Why it matters: Bullish's IPO success highlights growing institutional confidence in crypto, potentially paving the way for more blockchain companies to go public as regulatory clarity improves.

🔥 OKX's Bold Move: 65M OKB Tokens Burned

OKX has made a notable shift in its tokenomics by burning over 65 million OKB tokens, setting the total supply at 21 million. This change is part of a broader upgrade involving the X Layer blockchain, which leverages Polygon technology to boost performance. The upgrade is designed to enhance throughput, reduce gas fees, and improve compatibility with Ethereum, resulting in a 170% surge in OKB's price.

This token burn, one of the largest in exchange history, permanently reduces OKB's supply, echoing Bitcoin's capped model. This scarcity strategy has led to a dramatic increase in OKB's trading volume, which has jumped 13,000%. OKX plans to phase out its OKTChain and Ethereum L1 versions of OKB, consolidating its ecosystem around the X Layer blockchain.

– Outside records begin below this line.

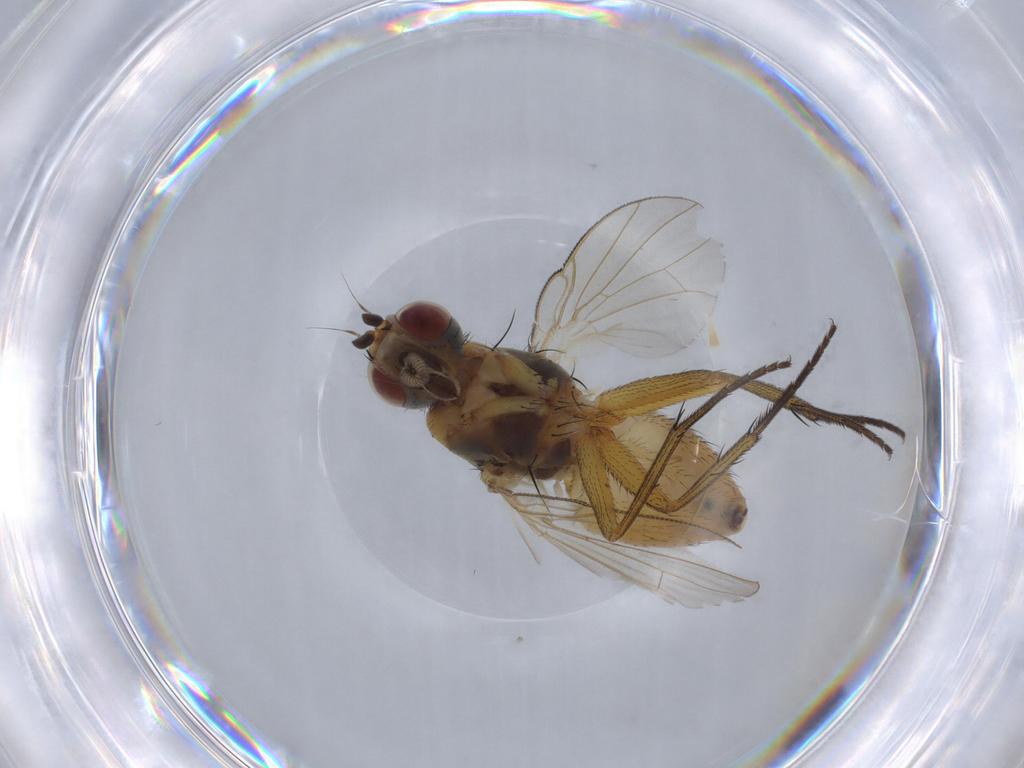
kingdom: Animalia
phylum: Arthropoda
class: Insecta
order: Diptera
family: Muscidae
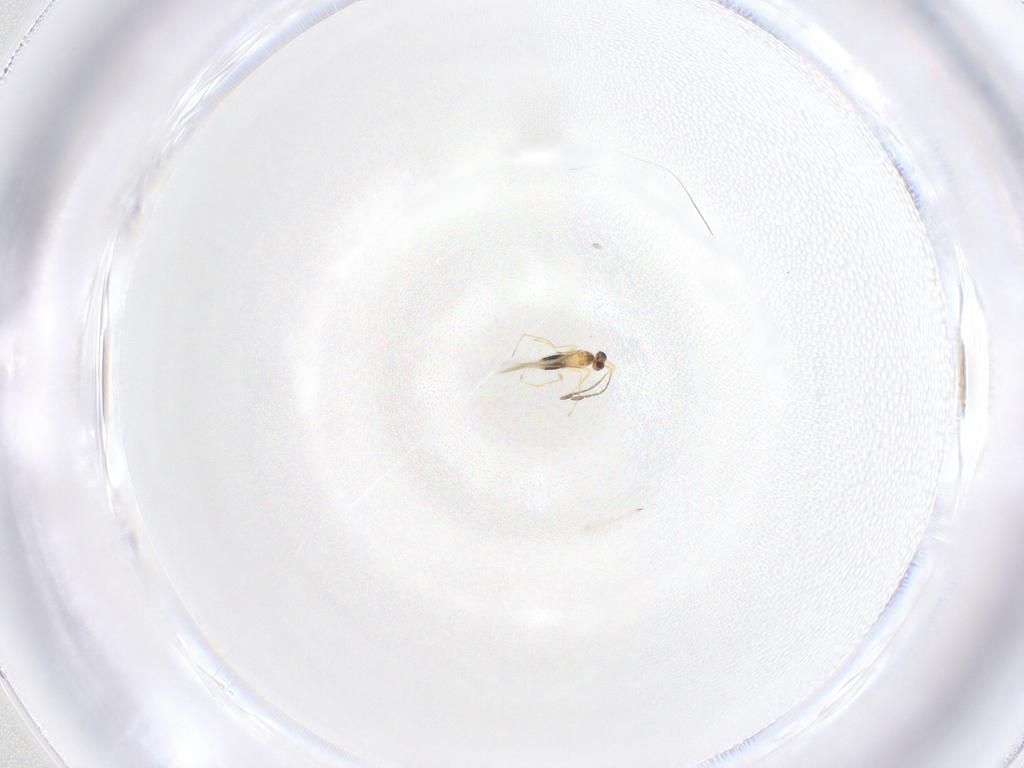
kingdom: Animalia
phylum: Arthropoda
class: Insecta
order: Hymenoptera
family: Mymaridae
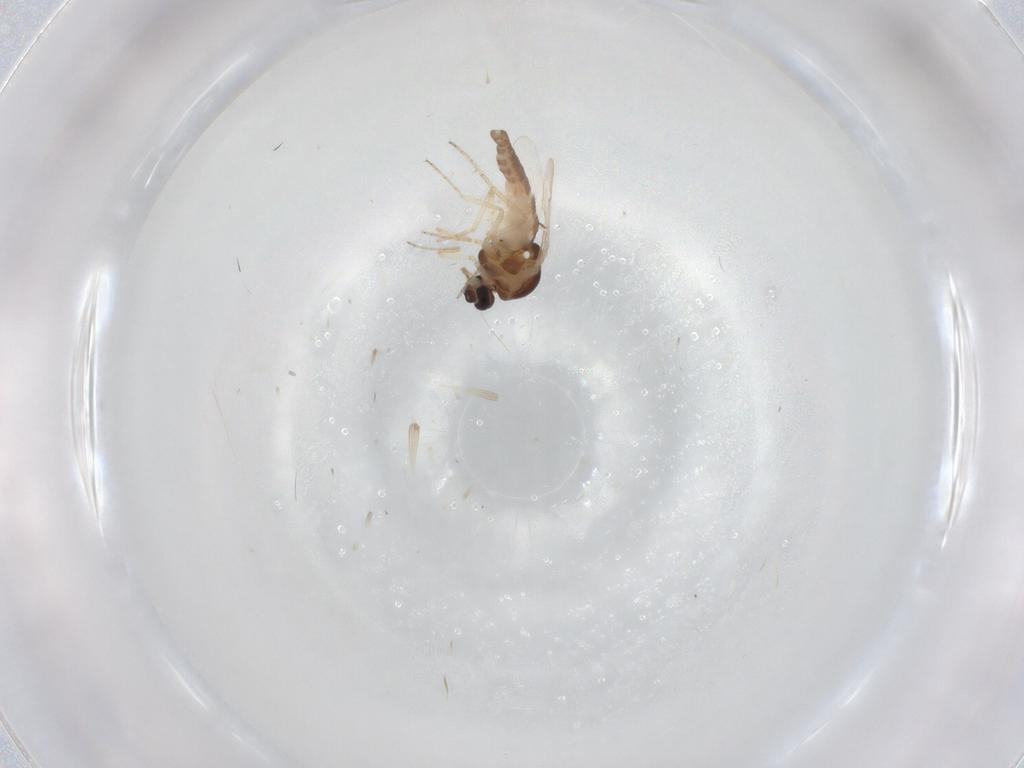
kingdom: Animalia
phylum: Arthropoda
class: Insecta
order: Diptera
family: Ceratopogonidae
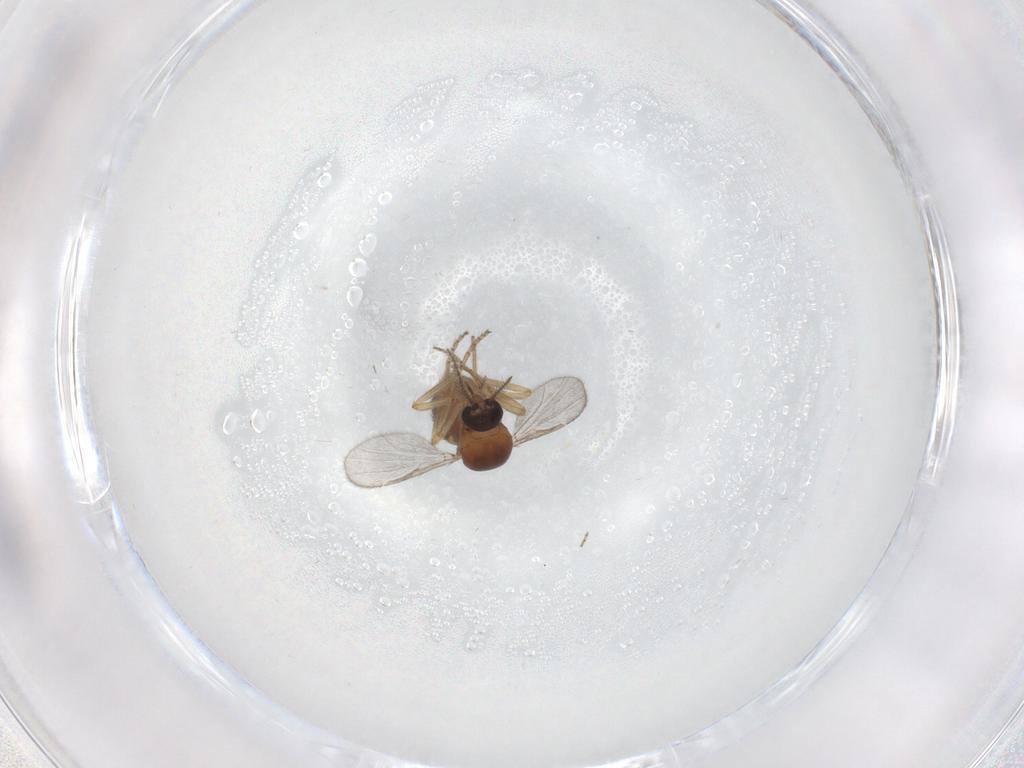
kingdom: Animalia
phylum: Arthropoda
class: Insecta
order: Diptera
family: Ceratopogonidae
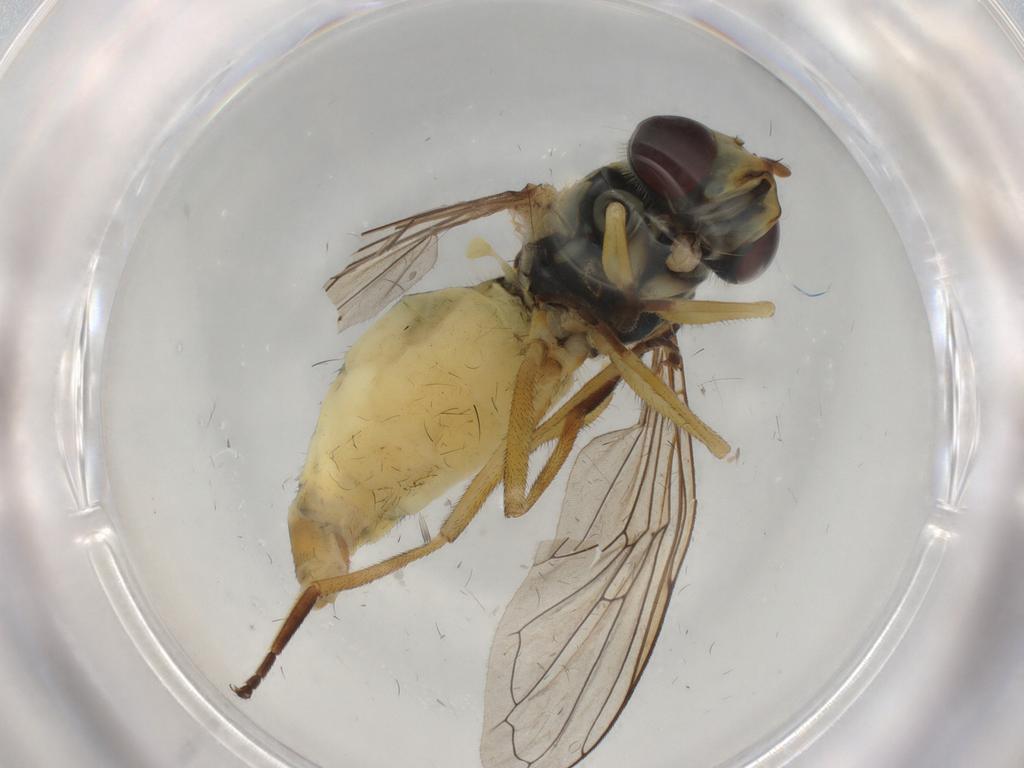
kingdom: Animalia
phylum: Arthropoda
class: Insecta
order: Diptera
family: Syrphidae
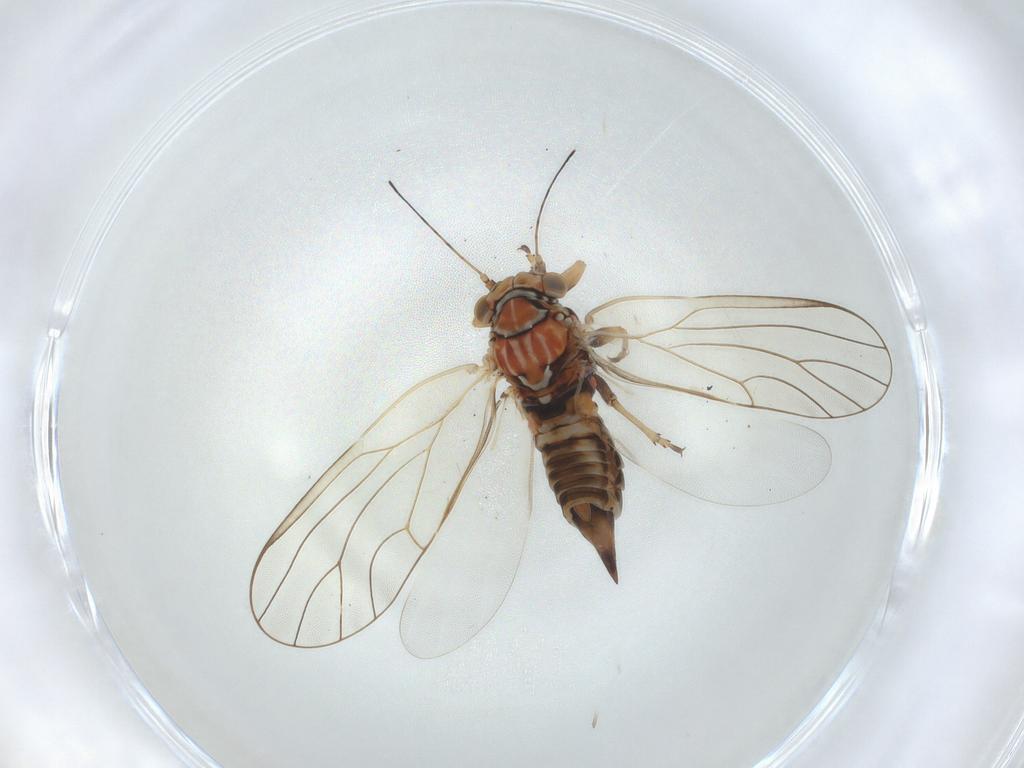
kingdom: Animalia
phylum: Arthropoda
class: Insecta
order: Hemiptera
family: Psyllidae
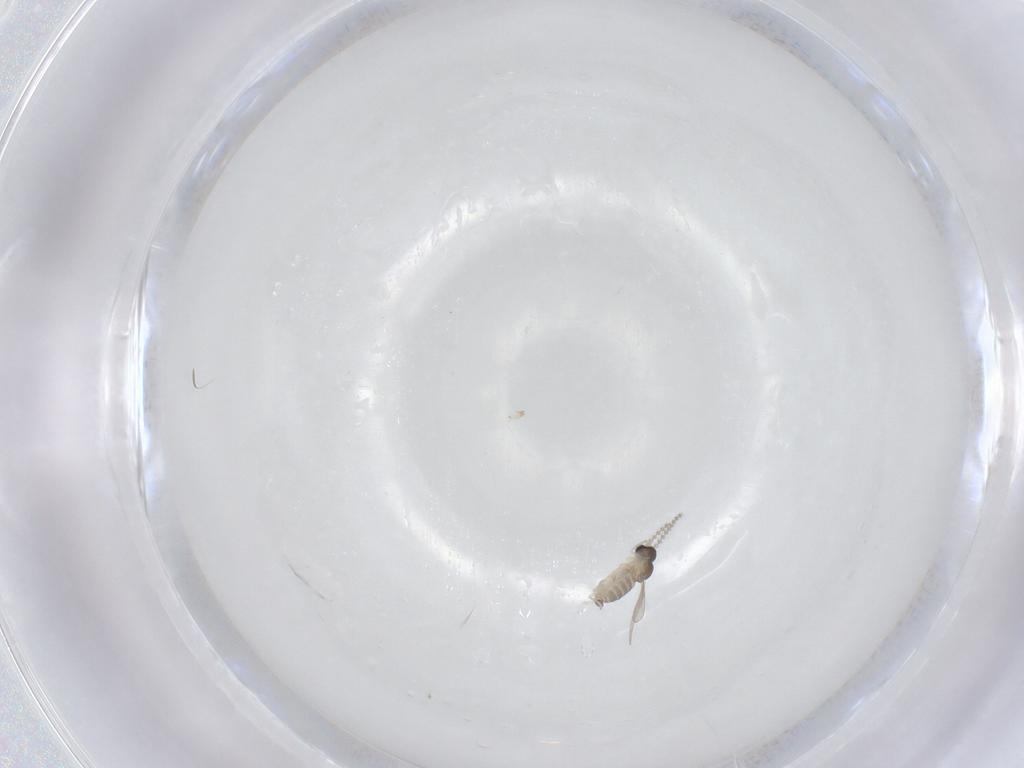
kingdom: Animalia
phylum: Arthropoda
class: Insecta
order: Diptera
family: Cecidomyiidae
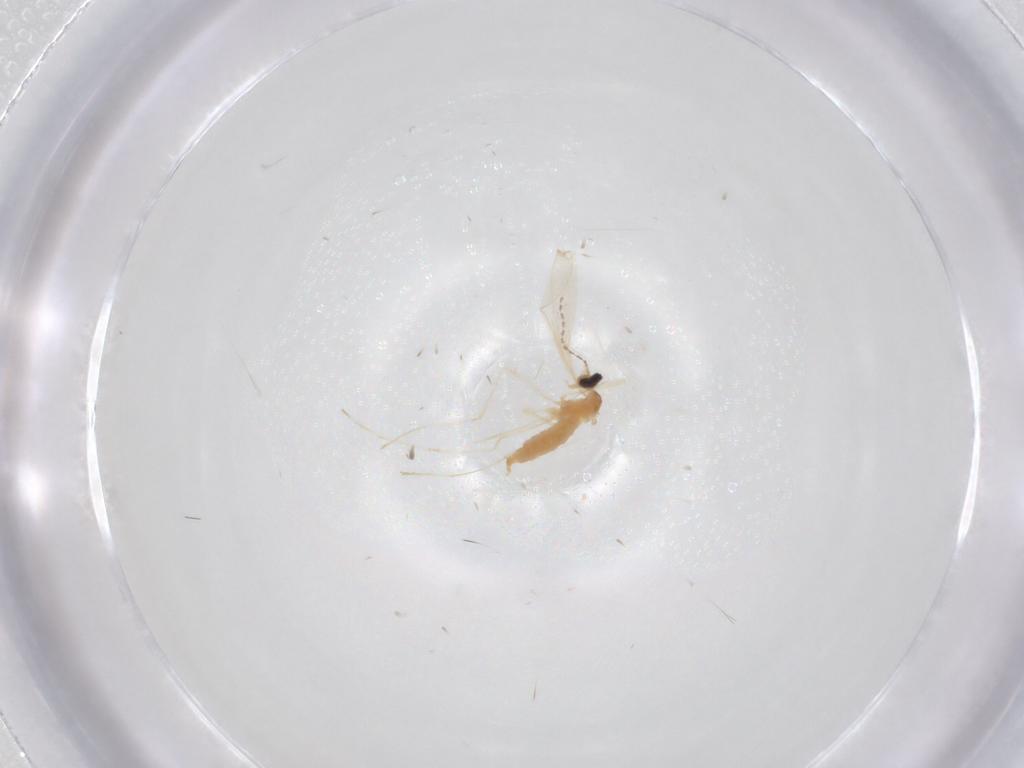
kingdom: Animalia
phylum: Arthropoda
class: Insecta
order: Diptera
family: Cecidomyiidae
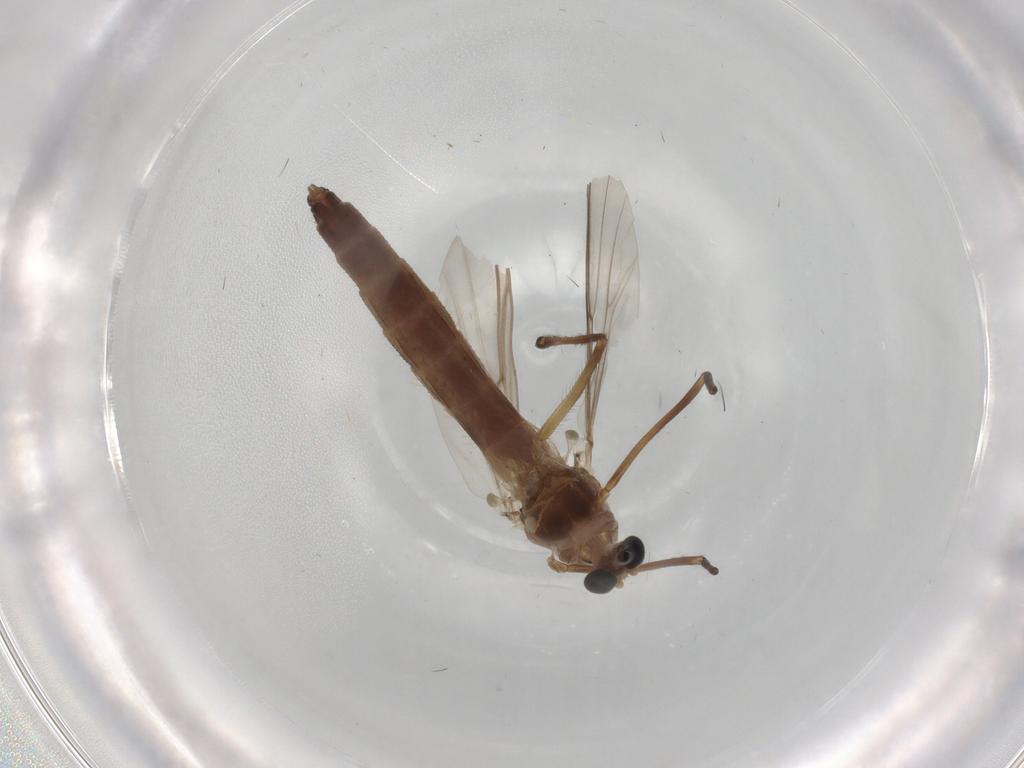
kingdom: Animalia
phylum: Arthropoda
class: Insecta
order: Diptera
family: Chironomidae
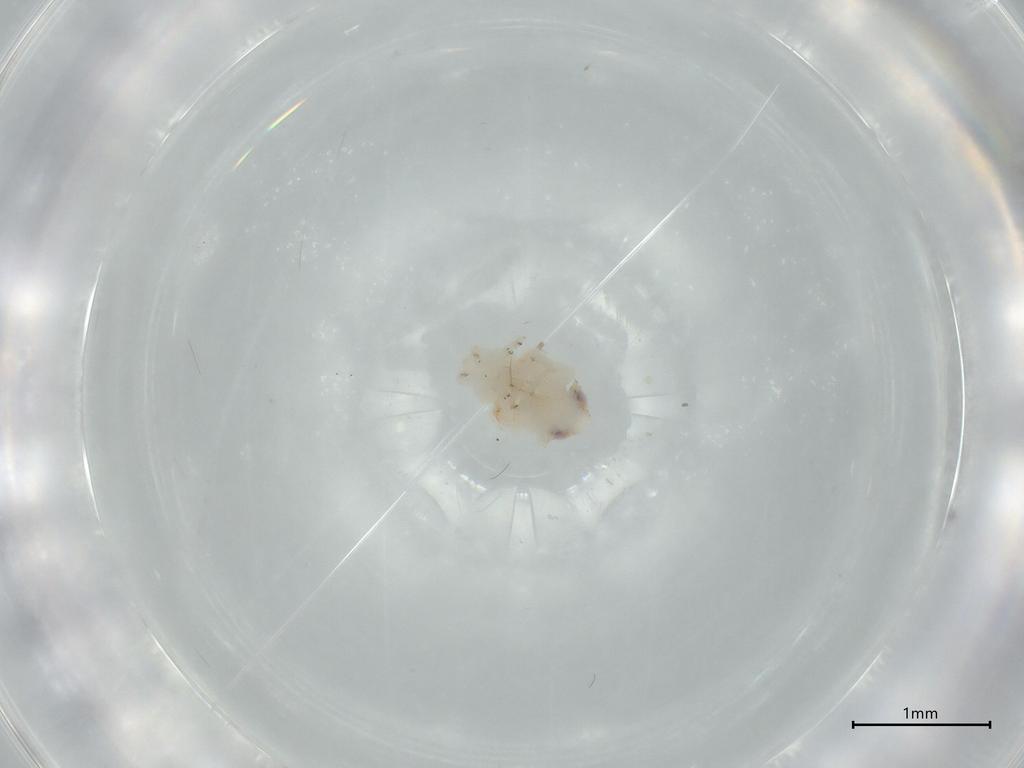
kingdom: Animalia
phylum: Arthropoda
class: Insecta
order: Hemiptera
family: Nogodinidae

OKX's overhaul includes integrating its services with the X Layer, with a focus on DeFi and real-world asset applications. The exchange is also considering a US IPO amid regulatory challenges in Asia. These strategic moves aim to enhance OKB's utility and position OKX for growth, despite regulatory pressures.

Why it matters: This overhaul enhances OKX's blockchain infrastructure and tokenomics, potentially increasing adoption and improving user experience, while positioning the exchange for growth in a competitive market.

⚖️ Do Kwon Pleads Guilty in Terra Collapse Case

Do Kwon, co-founder of Terraform Labs, has pleaded guilty to wire fraud and conspiracy charges tied to the $40 billion collapse of the Terra ecosystem. This marks a significant change from his earlier not-guilty stance. The plea deal includes $19 million in financial penalties and suggests a prison sentence of up to 12 years, as prosecutors aim to avoid a high-profile trial.

Kwon admitted to misleading investors about the stability of TerraUSD, a stablecoin meant to be pegged to the US dollar. He secretly arranged for a trading firm to artificially boost TerraUSD's price, misleading investors and inflating Luna's value to $50 billion. This plea is part of a larger $4.55 billion settlement with the SEC, which includes an $80 million civil fine and a ban on crypto transactions.

The Terra crash, which erased about $40 billion in investor wealth, highlights the risks of algorithmic stablecoins and deceptive practices in the crypto market. Kwon's case underscores the increasing regulatory scrutiny and legal consequences for such actions. His sentencing is set for December 11, when the judge will decide his prison term.

Why it matters: This case highlights the serious legal consequences of fraud within the crypto industry, marking a precedent for accountability and increased regulatory enforcement to protect investors.